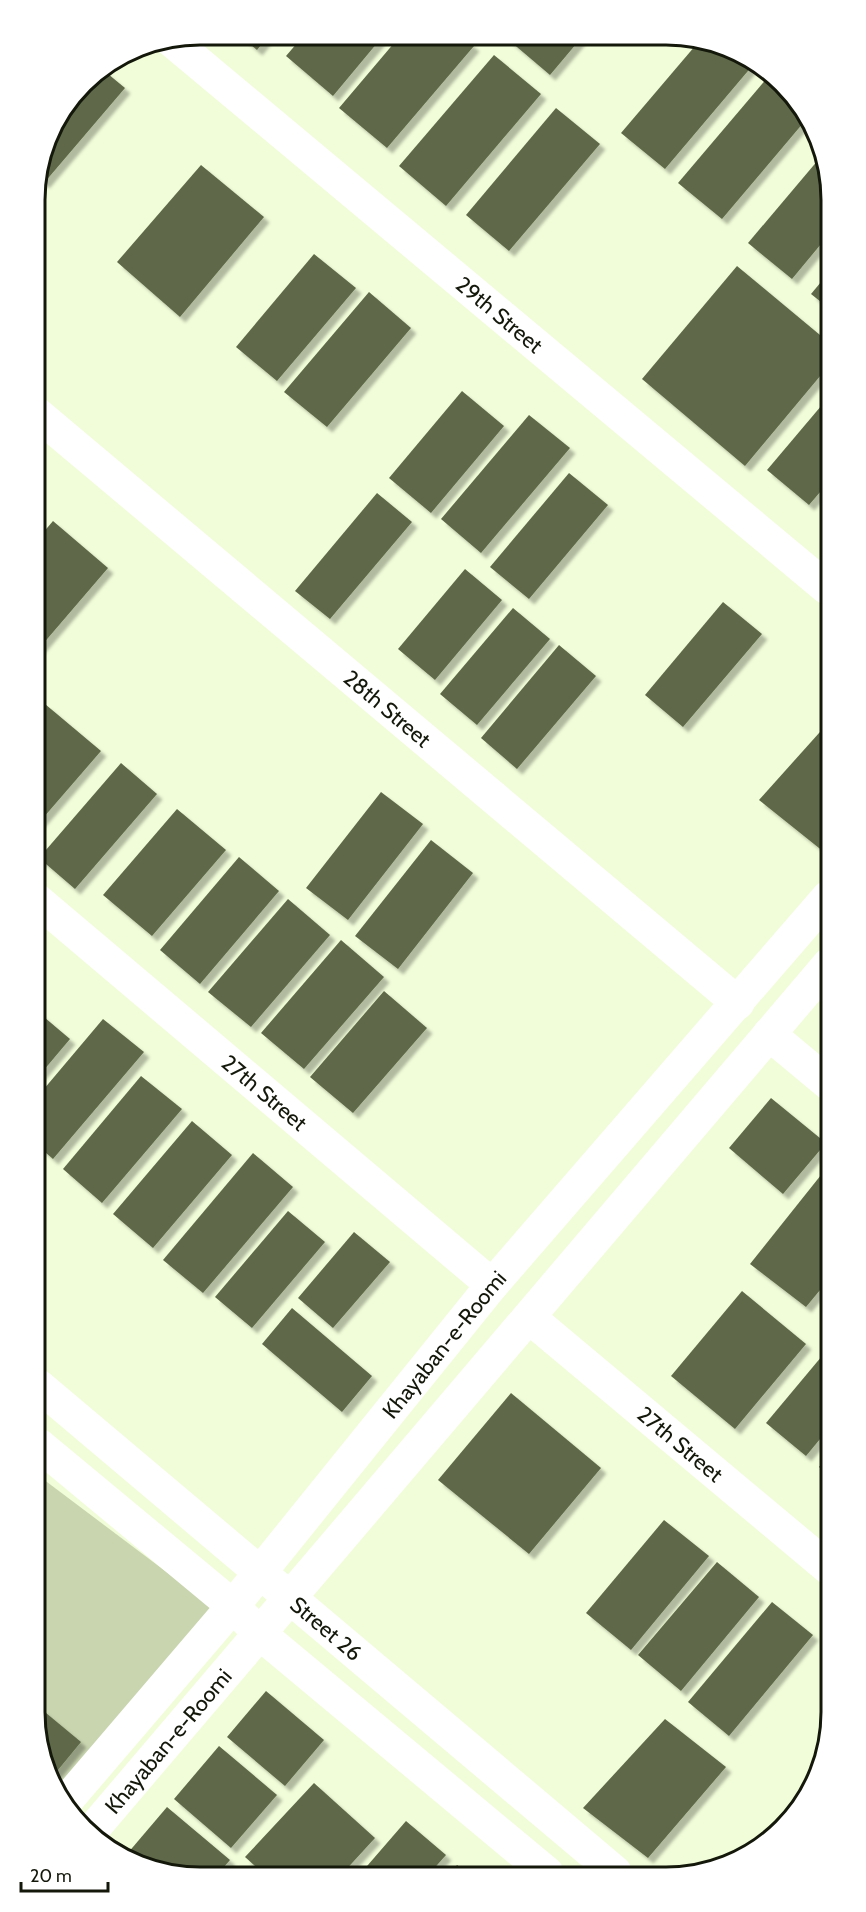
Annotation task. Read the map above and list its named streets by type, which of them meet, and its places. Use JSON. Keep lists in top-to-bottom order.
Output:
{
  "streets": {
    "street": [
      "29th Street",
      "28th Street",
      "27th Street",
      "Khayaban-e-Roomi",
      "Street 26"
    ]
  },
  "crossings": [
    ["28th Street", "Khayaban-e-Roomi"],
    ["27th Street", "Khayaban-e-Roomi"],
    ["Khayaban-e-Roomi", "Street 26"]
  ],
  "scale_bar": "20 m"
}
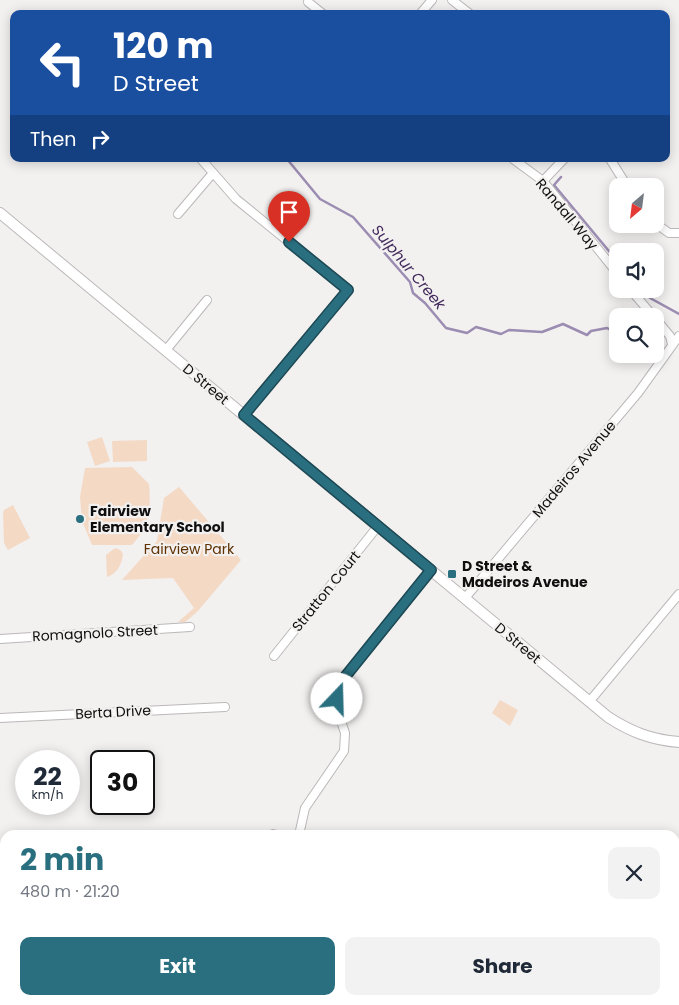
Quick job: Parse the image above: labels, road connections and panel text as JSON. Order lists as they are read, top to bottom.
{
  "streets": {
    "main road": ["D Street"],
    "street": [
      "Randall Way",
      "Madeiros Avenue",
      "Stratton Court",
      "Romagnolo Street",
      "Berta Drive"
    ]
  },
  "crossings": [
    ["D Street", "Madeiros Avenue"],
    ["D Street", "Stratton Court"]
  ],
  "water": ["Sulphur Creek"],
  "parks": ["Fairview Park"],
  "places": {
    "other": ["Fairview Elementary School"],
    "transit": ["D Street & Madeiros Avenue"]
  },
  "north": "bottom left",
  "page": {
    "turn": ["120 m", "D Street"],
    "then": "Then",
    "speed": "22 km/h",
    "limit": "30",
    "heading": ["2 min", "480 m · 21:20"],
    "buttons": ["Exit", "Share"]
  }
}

### ACTIVITY
Please return the records as they stand, word for word, with no pictures.

### TASK OUTPUT
Annotation task. Read the map above and list its named streets by type, which of them meet, and its places. Use JSON. Keep lists in top-to-bottom order.
Output:
{
  "streets": {
    "street": [
      "29th Street",
      "28th Street",
      "27th Street",
      "Khayaban-e-Roomi",
      "Street 26"
    ]
  },
  "crossings": [
    ["28th Street", "Khayaban-e-Roomi"],
    ["27th Street", "Khayaban-e-Roomi"],
    ["Khayaban-e-Roomi", "Street 26"]
  ],
  "scale_bar": "20 m"
}
Quick job: Parse the image above: labels, road connections and panel text as JSON. Order lists as they are read, top to bottom.
{
  "streets": {
    "main road": ["D Street"],
    "street": [
      "Randall Way",
      "Madeiros Avenue",
      "Stratton Court",
      "Romagnolo Street",
      "Berta Drive"
    ]
  },
  "crossings": [
    ["D Street", "Madeiros Avenue"],
    ["D Street", "Stratton Court"]
  ],
  "water": ["Sulphur Creek"],
  "parks": ["Fairview Park"],
  "places": {
    "other": ["Fairview Elementary School"],
    "transit": ["D Street & Madeiros Avenue"]
  },
  "north": "bottom left",
  "page": {
    "turn": ["120 m", "D Street"],
    "then": "Then",
    "speed": "22 km/h",
    "limit": "30",
    "heading": ["2 min", "480 m · 21:20"],
    "buttons": ["Exit", "Share"]
  }
}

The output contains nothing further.